Он откашлялся и уже вполне серьёзно продолжил:

— Кодекс Садовников… Получив в своё распоряжение все земные блага, достигнув полного изобилия, объединённое человечество не имеет теперь более высокой цели, чем забота о счастье и духовной гармонии каждого. Служба Солнца — это союз добротворцев и сеятелей положительных эмоций, союз хранителей коллективной морали общества… Помни, Садовник: нет краше сада, чем сад души, и пусть всегда в нём будет солнечно… Всё для духовного блага человека, всё во имя его… В мире нет чужой боли!.. Свято чти третью заповедь, но бойся оказаться назойливым… Всякое истинно доброе желание достойно того, чтобы быть исполненным… Будь бережен. Звание Садовника человеческих душ навсегда отнимает у тебя право на ошибку… Помни, наконец, главную заповедь: счастье должно стать неизбежностью.

— Здорово! — Егор пожал Илье руку. — Настоящий меморандум. Однако меня смущает последняя заповедь. Чересчур категорично. Счастье нельзя навязывать, Илья. Ты обрекаешь людей на неизбежное счастье. Мне видится здесь принуждение, а посему эта заповедь имеет крупный заряд дискуссионной энергии.

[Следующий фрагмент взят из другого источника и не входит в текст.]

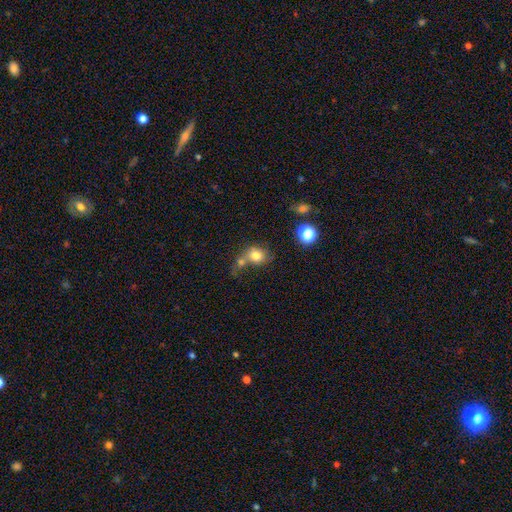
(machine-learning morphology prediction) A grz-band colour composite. It shows a smooth galaxy with no disk features (76%) that is round (68%). Merging: merger (42%).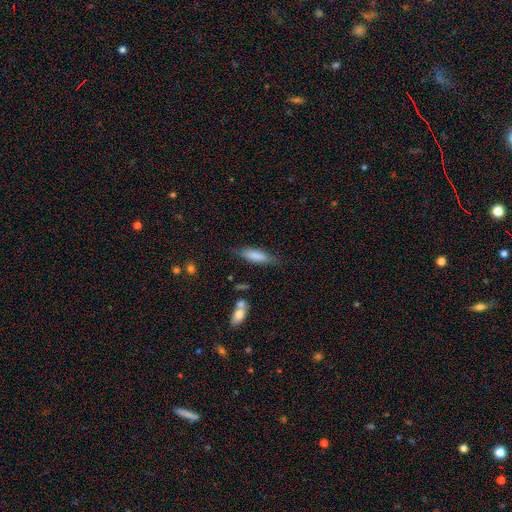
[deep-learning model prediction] A smooth galaxy with no disk features (76%) that is cigar-shaped (59%).

Vote fractions:
- Smooth or featured? smooth: 76% / featured or disk: 18% / star or artifact: 6%
- How rounded? cigar-shaped: 59% / in between: 39% / round: 2%
- Merging? none: 74% / minor disturbance: 19% / major disturbance: 5% / merger: 3%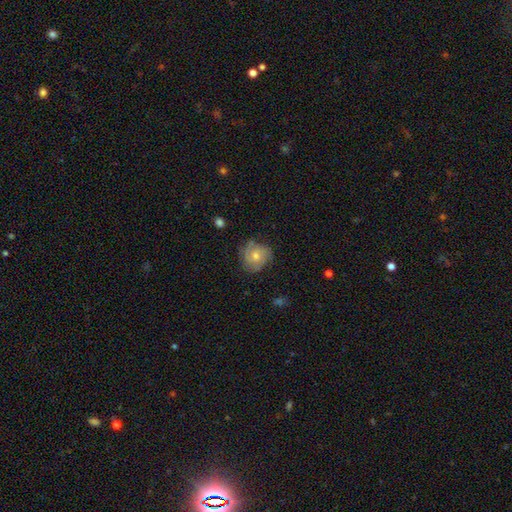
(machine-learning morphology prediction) A featured or disk galaxy (55%) with no bar (79%), spiral arms (83%) and a moderate central bulge (62%).

Vote fractions:
- Smooth or featured? featured or disk: 55% / smooth: 35% / star or artifact: 10%
- Edge-on disk? no: 97% / yes: 3%
- Bar? no: 79% / weak: 18% / strong: 3%
- Spiral arms? yes: 83% / no: 17%
- Bulge size? moderate: 62% / small: 32% / large: 3% / none: 2% / dominant: 1%
- Merging? none: 73% / minor disturbance: 19% / major disturbance: 6% / merger: 1%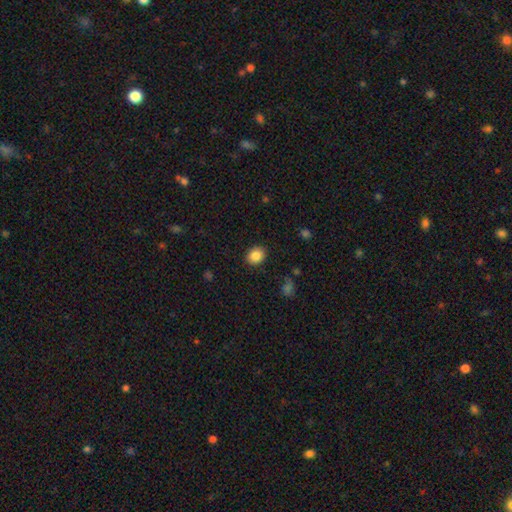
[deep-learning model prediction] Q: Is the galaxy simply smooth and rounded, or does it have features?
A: smooth — 86%.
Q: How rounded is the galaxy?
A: round — 58%.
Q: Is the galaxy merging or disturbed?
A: none — 89%.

— Кодекс — не догма, — вступился Антуан. — Объясни там, Илья, что мы не заставляем, а учим человека быть счастливым.

— А я бы ещё добавил к определению Службы Солнца, — Славик на миг запнулся. — Словом, что это организация, которая приумножает сумму человеческого счастья в коммунистическом мире.

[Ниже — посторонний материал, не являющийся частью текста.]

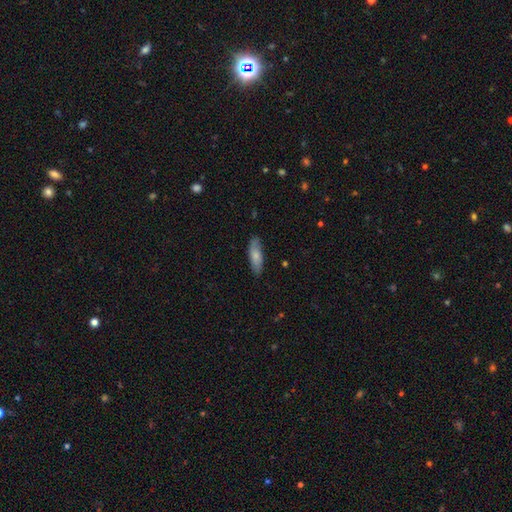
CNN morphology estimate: This is likely a smooth galaxy (76%). How rounded: possibly in between (57%). Merging: clearly none (80%).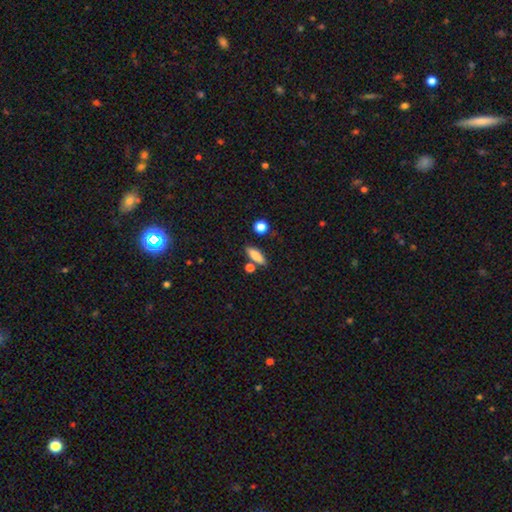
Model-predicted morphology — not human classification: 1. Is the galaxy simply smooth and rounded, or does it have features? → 83% smooth, 9% featured or disk, 8% star or artifact.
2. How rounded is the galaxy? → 50% in between, 45% cigar-shaped, 4% round.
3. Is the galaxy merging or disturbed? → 76% none, 12% minor disturbance, 9% merger, 3% major disturbance.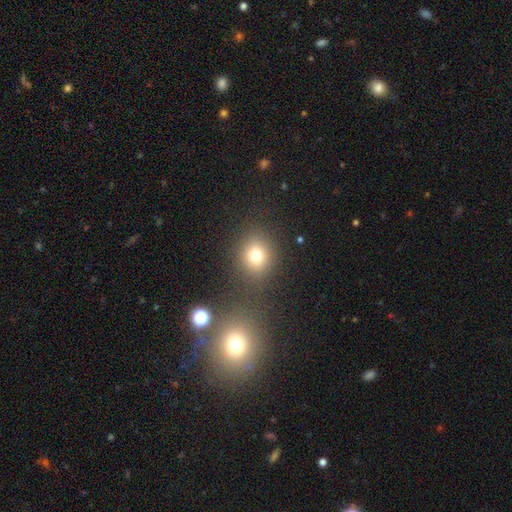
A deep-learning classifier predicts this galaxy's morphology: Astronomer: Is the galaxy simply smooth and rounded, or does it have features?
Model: smooth — 75%.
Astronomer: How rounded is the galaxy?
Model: round — 73%.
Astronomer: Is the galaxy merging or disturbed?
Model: none — 78%.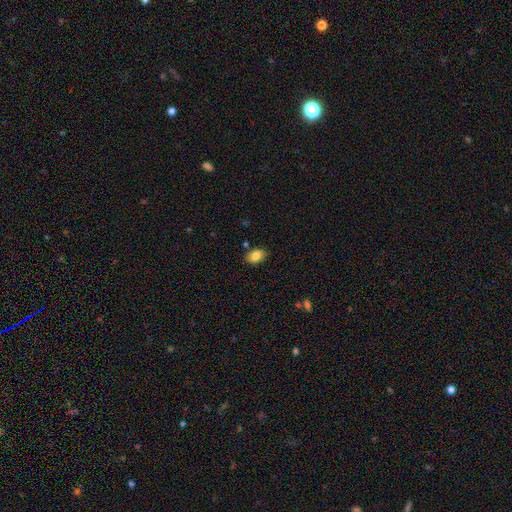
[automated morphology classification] Smooth or featured? Predicted: smooth (p=0.82). How rounded? Predicted: in between (p=0.85). Merging? Predicted: none (p=0.80).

— Всё это хорошо, даже замечательно. — Егор опять свёл брови, подумал. — Но не для нас, горемык от науки. То есть, я хотел сказать, что Кодекс Ильи глобален. Пусть он отдаст его Юджину или даже в совет Мира…

Егор взглянул на друзей, на тихую заводь лесного озера.

— А нам, ребята, нужно что-то своё… Сегодня день Прощания. Нам нужно что-то маленькое, но обязательно своё. Для четырёх. Как знак, как уговор… Что-нибудь такое… Например…

Тут он вдруг ловко подпрыгнул — вперёд и в сторону, взмахнул рукой.

— Какая красавица, — прошептал Егор, осторожно придерживая стрекозу за брюшко. Та свела прозрачные лепестки крылышек, и в них зажглись радужные разводы, затеплились искорки света. — Это и будет наш знак, ребята. Знак Стрекозы! Нас четверо… И судьбы наши соединены так же естественно, как крылья этого маленького создания… Жизнь, конечно, разбросает нас. Но в горе и в радости — Знак Стрекозы!

— В горе и в радости! — повторили друзья.

ЭКЗАМЕН

Метров через триста лето кончилось. Исчезла зелень, меньше стало птиц. Среди камней лежали пласты подтаявшего снега. Ещё через десять минут быстрой ходьбы Илья стал проваливаться в белое зыбучее крошево выше колен. Вот он — заповедник Зимы.

«Пора», — решил Ефремов.

Он попробовал сломать лыжу о колено. Упругое дерево гнулось, пружинило. Тогда Илья примерился и изо всей силы ударил лыжей по стволу ближайшей сосны. Сверкнуло бело и холодно, сбило с ног.